Я уныла, зла и тоскую по дому, — писала она. — Полагаю, причиной тоски по дому является то, что мы подумываем остаться в Лондоне еще на месяц. От мистера Клеменса еще не пришло ни одного листа корректуры, а если он уедет домой до того, как книга будет издана здесь, он потеряет авторские права. К тому же его друзья считают, что ему лучше выступить с лекциями в Лондоне до публикации книги, поскольку это не только создаст ему более широкую, но и более завидную репутацию. Я бы ни на секунду не сомневалась, если бы речь шла просто о деньгах, которые принесут его авторские права, но если от его пребывания здесь и лекций выиграет его репутация, конечно, ему следует остаться... Правда в том, что я не выношу мысли об отсрочке возвращения домой.
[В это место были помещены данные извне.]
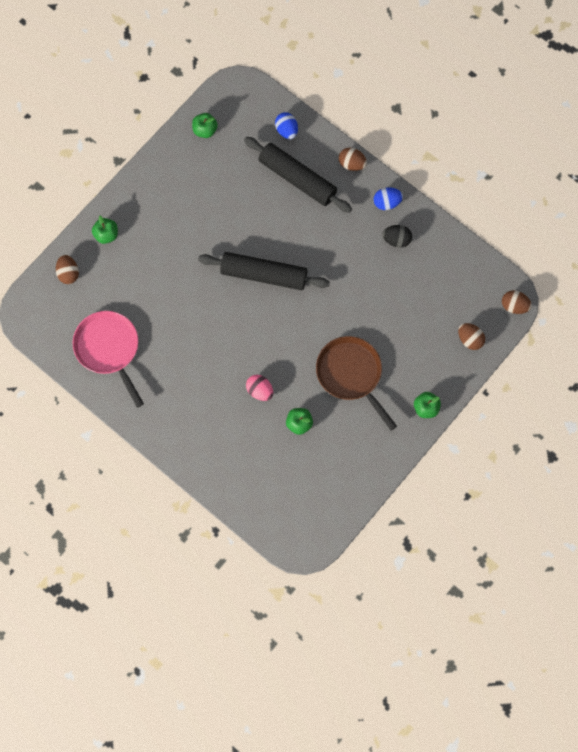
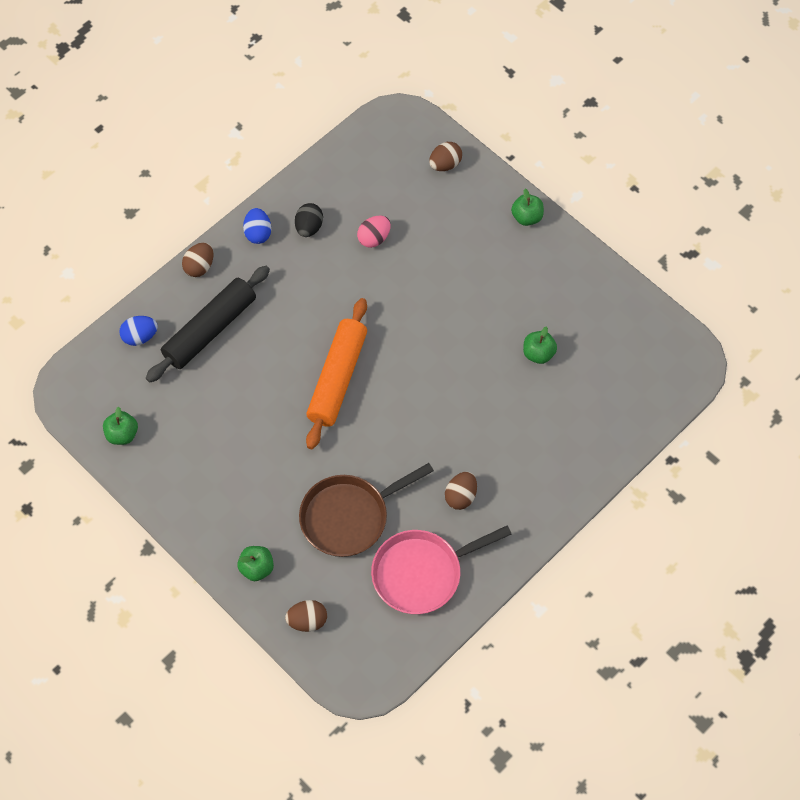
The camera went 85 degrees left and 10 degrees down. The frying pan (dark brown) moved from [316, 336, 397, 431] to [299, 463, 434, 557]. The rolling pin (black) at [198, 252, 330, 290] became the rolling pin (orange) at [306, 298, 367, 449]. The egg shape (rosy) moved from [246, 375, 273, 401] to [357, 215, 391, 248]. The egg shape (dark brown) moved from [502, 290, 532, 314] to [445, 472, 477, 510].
Довольно приятно время от времени находить Оливию Клеменс такой же человечной. В противном случае, судя по общим отзывам, можно было бы поддаться искушению счесть ее существом совершенно иной породы и сорта.
XCI. ЛОНДОНСКАЯ ЛЕКЦИЯ
Клеменс решил ускорить возвращение домой, но перед отъездом прочитать несколько лекций в Лондоне. Затем он проводит свою маленькую семью домой и сразу же вернется, чтобы продолжить лекционное турне и защитить свои авторские права. Этот план был осуществлен. В обращении к газете «Стандард» от 7 октября он писал:
СЕРЬЕЗНО... Ввиду всеобщего безумия вокруг Сандвичевых островов и горячего желания публики получить информацию о них, я счел за благо задержаться в Англии еще на неделю и прочитать лекцию на эту захватывающую тему. И дабы не сочли неприличным для меня, чужеземца, спешить на помощь публике в такой момент, вместо того чтобы доверить столь важное дело более способным людям, я хочу пояснить, что делаю это из лучших побуждений и самых честных намерений. Я делаю это потому, что убежден: никто не сможет унять это нездоровое волнение так эффективно, как я, а унять его — и унять как можно быстрее — это, безусловно, первое, что абсолютно необходимо в данный момент. Я чувствую и знаю, что мне по силам эта задача, ибо я способен унять любое волнение, выступив с лекцией о нем. Я спасал таким образом многие общины. Мне всегда удавалось парализовать общественный интерес к любой теме, за которую я решался взяться и которую истолковывал изо всех сил. Надеюсь, это объяснение покажет, что если я и кажусь навязывающимся, то руководствуюсь по крайней мере высокими побуждениями. Ваш покорный слуга, МАРК ТВЕН.